Fitness Science

Scapular

RX
ROXBASE Team
··3 min read·
Scapular refers to the shoulder blade (scapula). Scapular stability and mobility are critical for overhead movements, pulls, and pushing.

Scapular refers to the shoulder blade (scapula). Scapular stability and mobility are critical for overhead movements, pulls, and pushing.

Definition

Scapular refers to anything relating to the scapula (shoulder blade), the flat triangular bone on the upper back that connects the arm to the torso. The scapulae are not directly attached to the spine but are held in place and moved by 17 muscles, making them among the most mobile and complex structures in the body.

Key scapular movements include protraction (moving forward), retraction (pulling back), elevation (shrugging up), depression (pulling down), upward rotation (tilting the socket upward for overhead movements), and downward rotation. Proper scapular control is foundational for safe and powerful upper-body movement.

Relevance to HYROX®

Scapular function is essential at multiple HYROX® stations. During wall balls, the scapulae must upwardly rotate and stabilize as the ball is caught and thrown overhead, repeated 75-100+ times. At the SkiErg, scapular retraction and depression initiate each pull stroke, engaging the latissimus dorsi effectively. During the sled pull, the scapulae must stabilize as the arms transmit heavy pulling forces to the trunk.

During running, the scapulae provide a stable base for arm swing. Arm swing contributes to balance and counter-rotation of the trunk, and scapular dysfunction can reduce running efficiency.

Poor scapular control is a common contributor to shoulder impingement, rotator cuff issues, and upper-back pain in HYROX® athletes.[1] The high volume of overhead and pulling movements in HYROX® places significant cumulative demand on the scapular stabilizers. Athletes who neglect scapular conditioning often develop shoulder pain that limits training capacity.

Key Details

  • Scapular movements: Protraction, retraction, elevation, depression, upward rotation, downward rotation
  • Key stabilizers: Serratus anterior, lower trapezius, middle trapezius, rhomboids
  • Key movers: Upper trapezius, levator scapulae, pectoralis minor
  • HYROX® stations: Wall balls (upward rotation), SkiErg (retraction/depression), sled pull (retraction), rowing (protraction/retraction cycle)
  • Common dysfunction: Scapular winging, downward rotation syndrome, anterior tilt

Training Tips

Include scapular-specific exercises in every warm-up: wall slides (2 sets of 10) for upward rotation, band pull-aparts (2 sets of 15) for retraction, and push-up plus variations (2 sets of 10) for serratus anterior activation. These exercises take under 5 minutes and significantly improve scapular function.
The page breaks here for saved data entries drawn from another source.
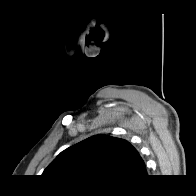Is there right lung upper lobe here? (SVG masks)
<instances>
[{"label": "right lung upper lobe", "instance_id": "cb5924a9", "mask_svg": "<svg viewBox=\"0 0 196 196\" xmlns=\"http://www.w3.org/2000/svg\"><path fill=\"white\" fill-rule=\"evenodd\" d=\"M42 176L60 183L118 186L147 176L138 151L126 140L95 135L61 152Z\"/></svg>", "mask_w": 196, "mask_h": 196}]
</instances>
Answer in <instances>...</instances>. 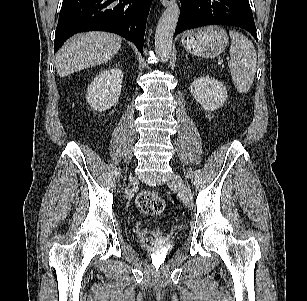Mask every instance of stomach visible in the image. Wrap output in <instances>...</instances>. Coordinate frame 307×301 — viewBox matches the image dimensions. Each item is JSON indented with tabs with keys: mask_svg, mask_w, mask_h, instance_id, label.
I'll use <instances>...</instances> for the list:
<instances>
[{
	"mask_svg": "<svg viewBox=\"0 0 307 301\" xmlns=\"http://www.w3.org/2000/svg\"><path fill=\"white\" fill-rule=\"evenodd\" d=\"M185 50L196 56L211 58L220 55L228 44L226 31L215 25L190 30L182 36Z\"/></svg>",
	"mask_w": 307,
	"mask_h": 301,
	"instance_id": "obj_1",
	"label": "stomach"
}]
</instances>
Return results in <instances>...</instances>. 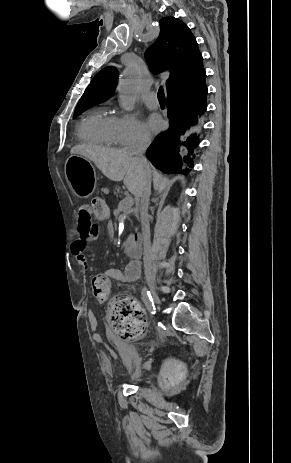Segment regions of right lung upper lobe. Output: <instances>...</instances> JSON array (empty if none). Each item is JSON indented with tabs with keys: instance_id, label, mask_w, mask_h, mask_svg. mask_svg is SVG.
<instances>
[{
	"instance_id": "1",
	"label": "right lung upper lobe",
	"mask_w": 291,
	"mask_h": 463,
	"mask_svg": "<svg viewBox=\"0 0 291 463\" xmlns=\"http://www.w3.org/2000/svg\"><path fill=\"white\" fill-rule=\"evenodd\" d=\"M145 57L154 72L170 71L166 81L168 93L196 88L205 72L195 37L182 21L174 17L160 20L159 37L147 49ZM117 79L115 68L102 69L95 75L77 105H94L107 100L115 90Z\"/></svg>"
}]
</instances>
For strength, include face pulls, prone Y-T-W raises, and bottoms-up kettlebell presses in your accessory work. If you experience shoulder pain during wall balls or SkiErg, poor scapular control is a likely contributor. Focus on lower trapezius and serratus anterior strength, which are the most commonly underdeveloped scapular muscles.[2] Use ROXBASE to track whether scapular conditioning correlates with improved wall ball and SkiErg performance.

Related Terms

Scapular function involves the thoracic spine, which provides the foundation for scapular movement. Overhead work requires scapular upward rotation. Scapular position affects posterior chain engagement during pulling movements.

FAQ

Why do my shoulders hurt during wall balls?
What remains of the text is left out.